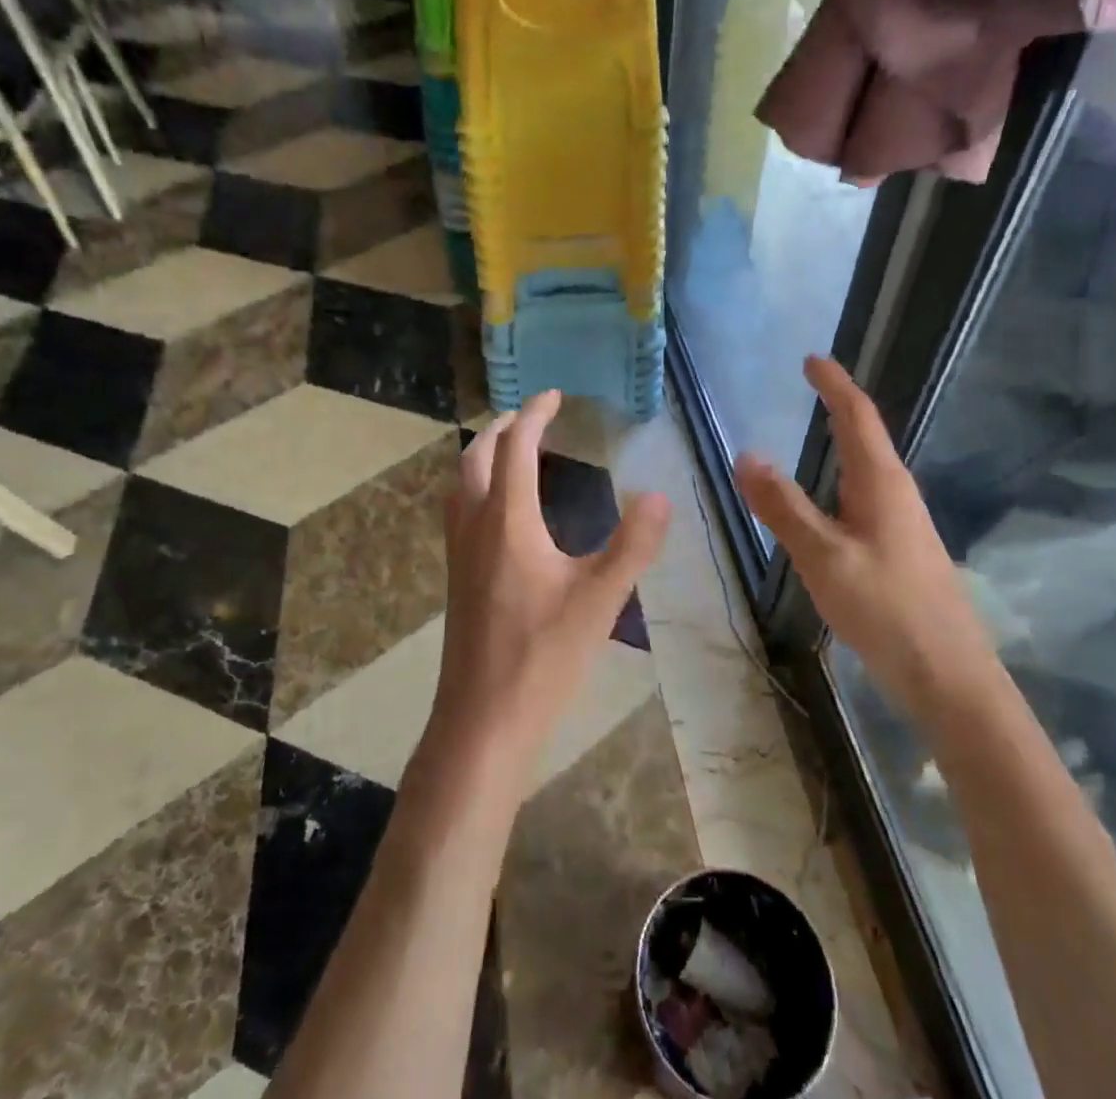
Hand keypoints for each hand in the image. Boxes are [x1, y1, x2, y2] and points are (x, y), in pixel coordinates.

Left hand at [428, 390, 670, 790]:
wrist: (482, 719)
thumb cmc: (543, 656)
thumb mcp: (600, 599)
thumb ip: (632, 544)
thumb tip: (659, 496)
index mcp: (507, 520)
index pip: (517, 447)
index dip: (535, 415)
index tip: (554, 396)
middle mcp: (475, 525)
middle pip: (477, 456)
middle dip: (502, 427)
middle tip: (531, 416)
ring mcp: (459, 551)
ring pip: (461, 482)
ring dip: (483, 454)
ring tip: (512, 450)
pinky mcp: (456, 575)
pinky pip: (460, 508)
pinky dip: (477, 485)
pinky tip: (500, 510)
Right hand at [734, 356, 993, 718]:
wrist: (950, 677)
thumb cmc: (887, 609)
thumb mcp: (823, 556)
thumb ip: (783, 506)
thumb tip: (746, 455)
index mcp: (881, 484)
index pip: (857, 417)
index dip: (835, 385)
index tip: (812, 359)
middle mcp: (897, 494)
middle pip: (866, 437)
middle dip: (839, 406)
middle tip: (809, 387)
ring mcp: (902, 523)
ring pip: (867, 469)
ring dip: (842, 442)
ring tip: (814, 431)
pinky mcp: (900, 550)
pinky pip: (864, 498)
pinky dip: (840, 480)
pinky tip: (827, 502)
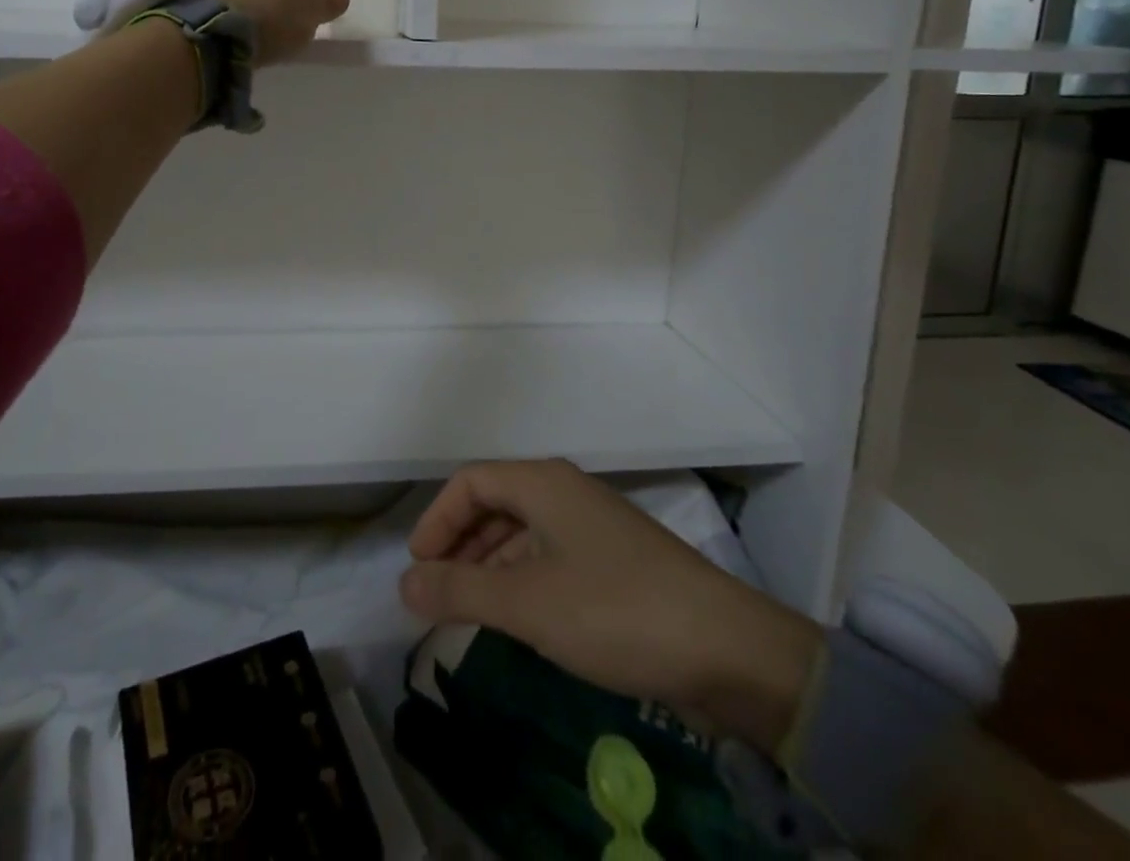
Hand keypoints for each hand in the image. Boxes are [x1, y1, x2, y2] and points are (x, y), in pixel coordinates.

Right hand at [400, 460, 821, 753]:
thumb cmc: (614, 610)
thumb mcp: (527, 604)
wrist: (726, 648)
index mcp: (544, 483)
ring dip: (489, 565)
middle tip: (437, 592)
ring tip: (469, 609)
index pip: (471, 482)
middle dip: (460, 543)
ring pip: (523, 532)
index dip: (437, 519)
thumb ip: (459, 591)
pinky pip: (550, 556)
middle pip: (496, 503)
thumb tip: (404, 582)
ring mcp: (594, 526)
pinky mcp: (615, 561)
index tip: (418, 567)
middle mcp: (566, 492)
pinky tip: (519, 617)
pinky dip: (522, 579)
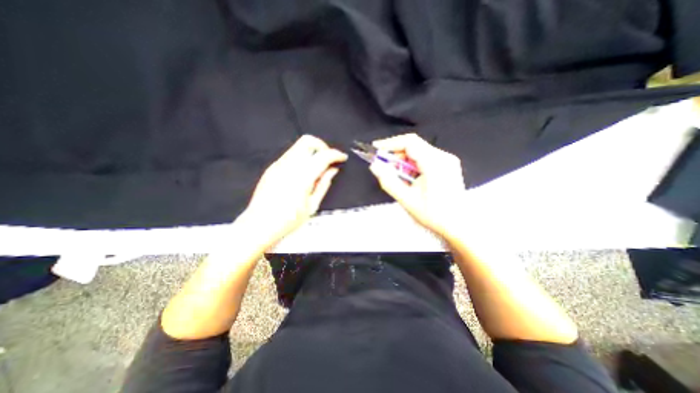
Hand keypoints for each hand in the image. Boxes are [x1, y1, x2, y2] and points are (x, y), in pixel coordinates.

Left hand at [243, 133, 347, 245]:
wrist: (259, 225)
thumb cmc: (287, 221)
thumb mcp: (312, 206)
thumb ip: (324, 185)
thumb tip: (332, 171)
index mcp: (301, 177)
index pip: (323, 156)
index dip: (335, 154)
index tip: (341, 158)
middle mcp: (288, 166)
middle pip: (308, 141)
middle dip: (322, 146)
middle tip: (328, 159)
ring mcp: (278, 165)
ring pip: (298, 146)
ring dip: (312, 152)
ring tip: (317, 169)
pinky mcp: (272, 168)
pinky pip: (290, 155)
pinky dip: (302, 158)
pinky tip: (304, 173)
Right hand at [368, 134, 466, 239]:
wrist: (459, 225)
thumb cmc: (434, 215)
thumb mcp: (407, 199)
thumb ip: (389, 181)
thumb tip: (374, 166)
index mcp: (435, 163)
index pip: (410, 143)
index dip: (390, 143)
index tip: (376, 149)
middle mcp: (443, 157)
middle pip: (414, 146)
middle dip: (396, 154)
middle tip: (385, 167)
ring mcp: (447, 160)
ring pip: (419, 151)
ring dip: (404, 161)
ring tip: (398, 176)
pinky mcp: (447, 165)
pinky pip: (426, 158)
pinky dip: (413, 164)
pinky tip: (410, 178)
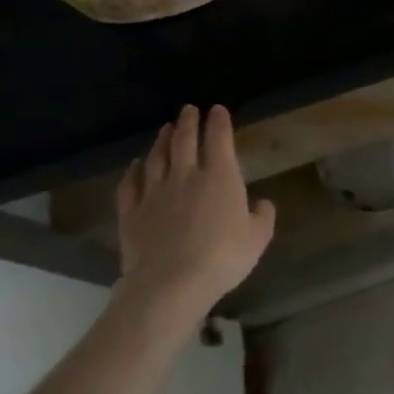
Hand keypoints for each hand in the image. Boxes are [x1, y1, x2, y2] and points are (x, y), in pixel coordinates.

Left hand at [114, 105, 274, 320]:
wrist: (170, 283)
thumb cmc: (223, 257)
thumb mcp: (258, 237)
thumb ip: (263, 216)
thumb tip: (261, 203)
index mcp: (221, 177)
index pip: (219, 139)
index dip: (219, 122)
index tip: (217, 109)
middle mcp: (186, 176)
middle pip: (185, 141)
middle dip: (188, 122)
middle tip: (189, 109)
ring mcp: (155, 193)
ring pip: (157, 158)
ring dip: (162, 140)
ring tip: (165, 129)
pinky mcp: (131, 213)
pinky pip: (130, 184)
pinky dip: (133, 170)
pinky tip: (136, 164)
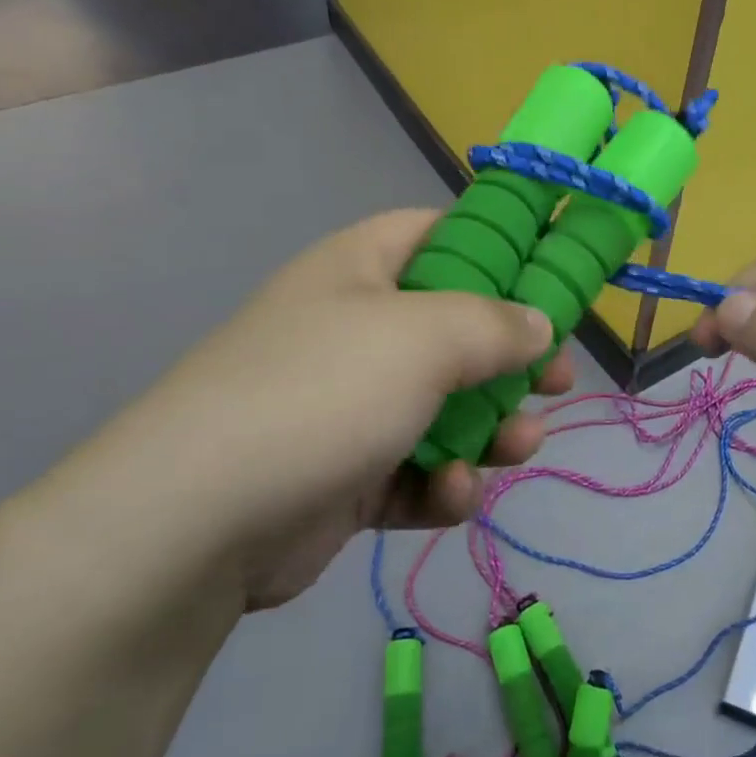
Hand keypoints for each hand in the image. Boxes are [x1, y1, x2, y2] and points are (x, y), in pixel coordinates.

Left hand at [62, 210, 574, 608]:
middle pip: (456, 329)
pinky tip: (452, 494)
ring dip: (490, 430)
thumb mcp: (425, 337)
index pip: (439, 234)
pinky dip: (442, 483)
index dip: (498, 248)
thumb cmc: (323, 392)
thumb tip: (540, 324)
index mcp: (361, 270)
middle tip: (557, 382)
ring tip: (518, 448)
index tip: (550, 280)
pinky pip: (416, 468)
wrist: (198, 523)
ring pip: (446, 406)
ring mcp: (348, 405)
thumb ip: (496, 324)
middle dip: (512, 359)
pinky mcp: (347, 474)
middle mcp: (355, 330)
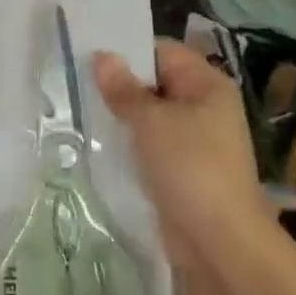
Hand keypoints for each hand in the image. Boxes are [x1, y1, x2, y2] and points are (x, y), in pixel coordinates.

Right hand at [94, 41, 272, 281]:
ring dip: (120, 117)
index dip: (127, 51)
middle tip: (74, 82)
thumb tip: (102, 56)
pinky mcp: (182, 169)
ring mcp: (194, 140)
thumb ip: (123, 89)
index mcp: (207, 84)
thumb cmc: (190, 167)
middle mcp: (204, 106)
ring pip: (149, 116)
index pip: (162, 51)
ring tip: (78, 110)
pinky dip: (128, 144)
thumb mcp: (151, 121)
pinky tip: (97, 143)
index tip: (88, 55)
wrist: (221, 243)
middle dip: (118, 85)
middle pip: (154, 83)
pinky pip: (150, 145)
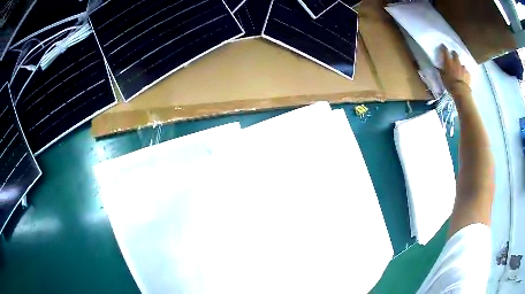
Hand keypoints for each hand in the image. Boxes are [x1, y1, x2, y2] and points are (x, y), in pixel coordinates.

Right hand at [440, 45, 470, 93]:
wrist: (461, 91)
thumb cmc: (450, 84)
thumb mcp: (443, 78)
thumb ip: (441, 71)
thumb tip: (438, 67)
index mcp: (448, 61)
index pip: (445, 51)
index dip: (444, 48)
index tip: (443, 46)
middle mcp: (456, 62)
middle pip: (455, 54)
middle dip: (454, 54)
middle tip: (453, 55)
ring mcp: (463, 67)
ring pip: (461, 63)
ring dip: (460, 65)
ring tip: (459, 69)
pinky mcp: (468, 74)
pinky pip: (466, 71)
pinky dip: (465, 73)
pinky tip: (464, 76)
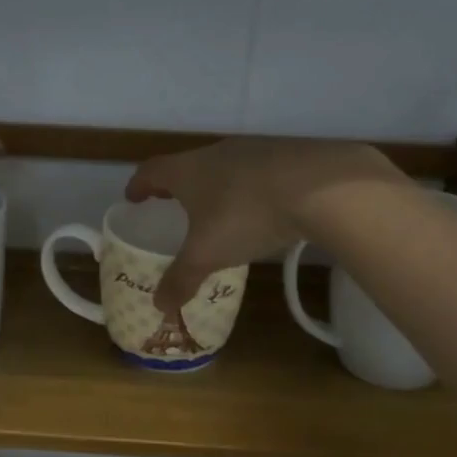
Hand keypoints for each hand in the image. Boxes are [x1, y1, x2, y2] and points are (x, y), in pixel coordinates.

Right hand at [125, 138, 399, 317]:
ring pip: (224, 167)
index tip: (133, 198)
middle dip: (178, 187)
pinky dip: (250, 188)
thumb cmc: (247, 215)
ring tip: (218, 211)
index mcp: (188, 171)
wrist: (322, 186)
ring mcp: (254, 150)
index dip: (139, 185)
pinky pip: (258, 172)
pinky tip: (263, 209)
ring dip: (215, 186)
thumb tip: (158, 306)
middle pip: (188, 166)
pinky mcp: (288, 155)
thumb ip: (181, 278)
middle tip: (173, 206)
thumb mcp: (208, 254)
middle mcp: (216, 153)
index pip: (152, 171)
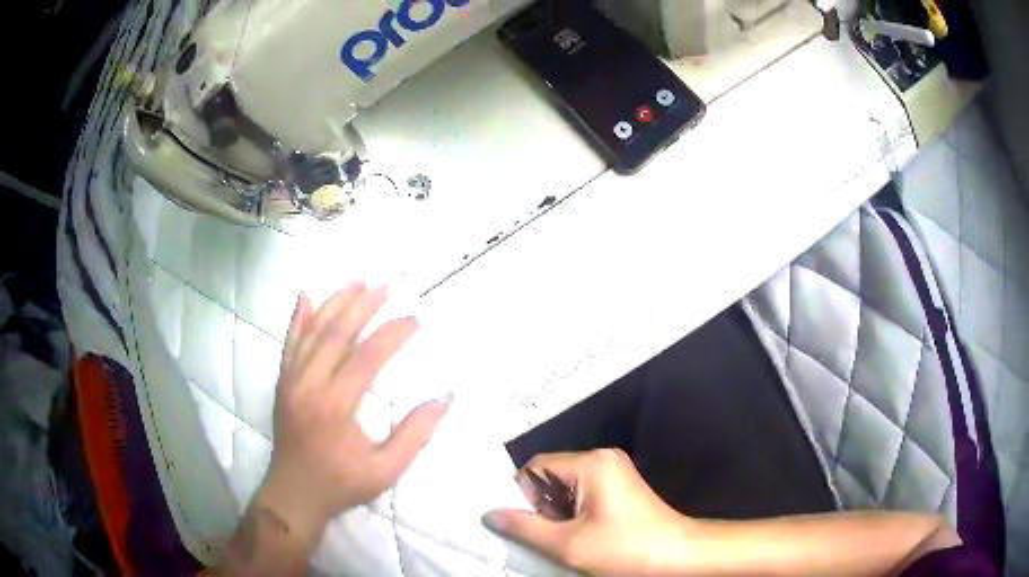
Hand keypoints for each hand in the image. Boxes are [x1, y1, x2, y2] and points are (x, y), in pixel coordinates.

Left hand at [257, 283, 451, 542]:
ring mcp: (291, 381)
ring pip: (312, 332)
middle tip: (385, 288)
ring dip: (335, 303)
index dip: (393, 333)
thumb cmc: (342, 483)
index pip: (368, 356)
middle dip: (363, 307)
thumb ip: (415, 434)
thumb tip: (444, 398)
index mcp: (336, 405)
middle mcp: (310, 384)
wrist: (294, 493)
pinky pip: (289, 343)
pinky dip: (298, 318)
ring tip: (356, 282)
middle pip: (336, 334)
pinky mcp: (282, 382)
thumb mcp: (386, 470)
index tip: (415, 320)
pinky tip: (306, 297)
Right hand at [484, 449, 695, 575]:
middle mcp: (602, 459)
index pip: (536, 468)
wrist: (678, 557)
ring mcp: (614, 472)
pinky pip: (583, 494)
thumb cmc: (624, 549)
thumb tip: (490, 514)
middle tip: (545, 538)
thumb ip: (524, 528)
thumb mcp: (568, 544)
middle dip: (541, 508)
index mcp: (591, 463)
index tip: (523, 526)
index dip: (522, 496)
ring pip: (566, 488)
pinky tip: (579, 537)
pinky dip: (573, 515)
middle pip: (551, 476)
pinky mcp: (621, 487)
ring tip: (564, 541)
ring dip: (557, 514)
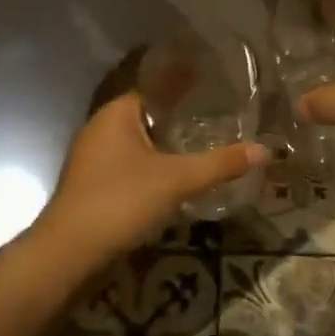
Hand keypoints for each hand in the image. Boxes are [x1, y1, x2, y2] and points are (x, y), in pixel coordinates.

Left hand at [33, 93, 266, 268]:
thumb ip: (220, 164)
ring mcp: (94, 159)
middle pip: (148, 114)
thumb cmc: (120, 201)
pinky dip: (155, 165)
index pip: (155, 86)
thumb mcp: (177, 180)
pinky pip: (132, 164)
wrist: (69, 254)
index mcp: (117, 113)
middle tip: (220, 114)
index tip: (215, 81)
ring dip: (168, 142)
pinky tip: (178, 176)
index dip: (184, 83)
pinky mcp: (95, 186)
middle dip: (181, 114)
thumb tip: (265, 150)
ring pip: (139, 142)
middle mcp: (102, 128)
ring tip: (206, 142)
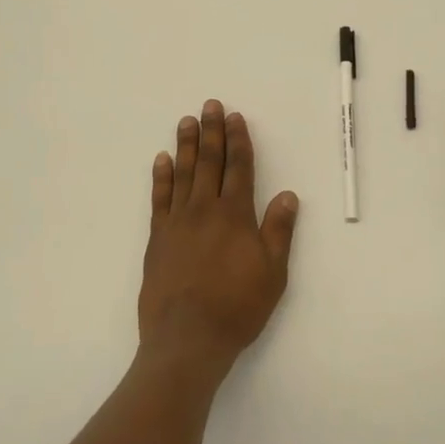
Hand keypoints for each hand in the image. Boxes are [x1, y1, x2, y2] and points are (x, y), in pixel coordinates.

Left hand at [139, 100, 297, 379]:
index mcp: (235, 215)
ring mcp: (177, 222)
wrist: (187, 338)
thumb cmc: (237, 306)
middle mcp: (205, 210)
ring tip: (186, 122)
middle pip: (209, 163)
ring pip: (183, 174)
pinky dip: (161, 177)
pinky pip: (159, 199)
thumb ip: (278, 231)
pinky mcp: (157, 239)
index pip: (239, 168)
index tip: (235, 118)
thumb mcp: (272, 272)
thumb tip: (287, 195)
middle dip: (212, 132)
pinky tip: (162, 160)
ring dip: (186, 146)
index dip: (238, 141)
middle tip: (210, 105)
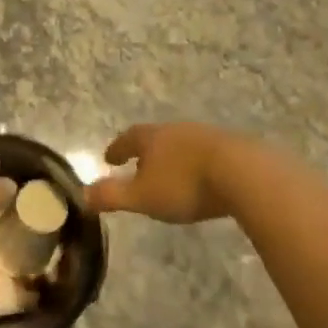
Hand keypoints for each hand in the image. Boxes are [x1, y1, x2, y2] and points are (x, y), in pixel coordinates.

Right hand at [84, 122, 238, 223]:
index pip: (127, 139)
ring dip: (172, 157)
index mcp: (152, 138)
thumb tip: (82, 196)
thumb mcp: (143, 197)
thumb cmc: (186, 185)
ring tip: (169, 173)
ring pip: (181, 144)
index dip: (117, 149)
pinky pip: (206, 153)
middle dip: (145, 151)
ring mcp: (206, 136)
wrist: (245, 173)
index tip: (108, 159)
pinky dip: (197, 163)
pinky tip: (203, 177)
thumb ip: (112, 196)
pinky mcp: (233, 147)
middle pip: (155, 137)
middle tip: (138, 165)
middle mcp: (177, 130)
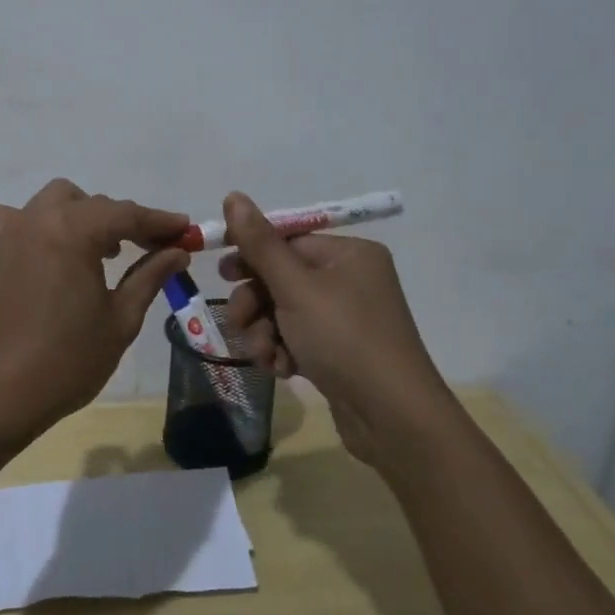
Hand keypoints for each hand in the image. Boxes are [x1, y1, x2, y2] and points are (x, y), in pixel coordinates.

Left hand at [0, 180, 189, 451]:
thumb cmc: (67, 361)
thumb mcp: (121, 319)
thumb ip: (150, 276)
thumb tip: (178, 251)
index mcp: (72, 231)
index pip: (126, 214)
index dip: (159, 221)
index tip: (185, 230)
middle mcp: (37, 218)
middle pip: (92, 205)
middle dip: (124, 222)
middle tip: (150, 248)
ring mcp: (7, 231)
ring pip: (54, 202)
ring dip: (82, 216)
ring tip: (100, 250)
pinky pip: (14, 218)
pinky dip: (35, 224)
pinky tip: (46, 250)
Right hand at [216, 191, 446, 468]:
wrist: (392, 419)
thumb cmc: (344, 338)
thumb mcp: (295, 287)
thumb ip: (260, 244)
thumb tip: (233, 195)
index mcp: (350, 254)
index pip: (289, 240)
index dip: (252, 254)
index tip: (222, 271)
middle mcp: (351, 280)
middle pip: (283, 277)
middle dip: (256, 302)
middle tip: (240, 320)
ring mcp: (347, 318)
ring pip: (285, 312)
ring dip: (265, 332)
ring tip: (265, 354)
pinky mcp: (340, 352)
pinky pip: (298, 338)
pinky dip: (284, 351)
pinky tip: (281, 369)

========

Using the entries above, output exactly the lines between the line holding "thumb cmc: (342, 483)" and the line holding "pinky tip: (306, 297)", end lines included, and nothing more.

thumb cmc: (342, 483)
index pip: (368, 356)
middle dip: (363, 307)
thumb ip: (415, 434)
thumb tip: (444, 398)
index mcp: (336, 405)
middle mcp: (310, 384)
wrist: (294, 493)
pinky pip: (289, 343)
pinky dip: (298, 318)
ring tip: (356, 282)
middle pip: (336, 334)
pinky mcp: (282, 382)
thumb mcp: (386, 470)
index tip: (415, 320)
pinky tip: (306, 297)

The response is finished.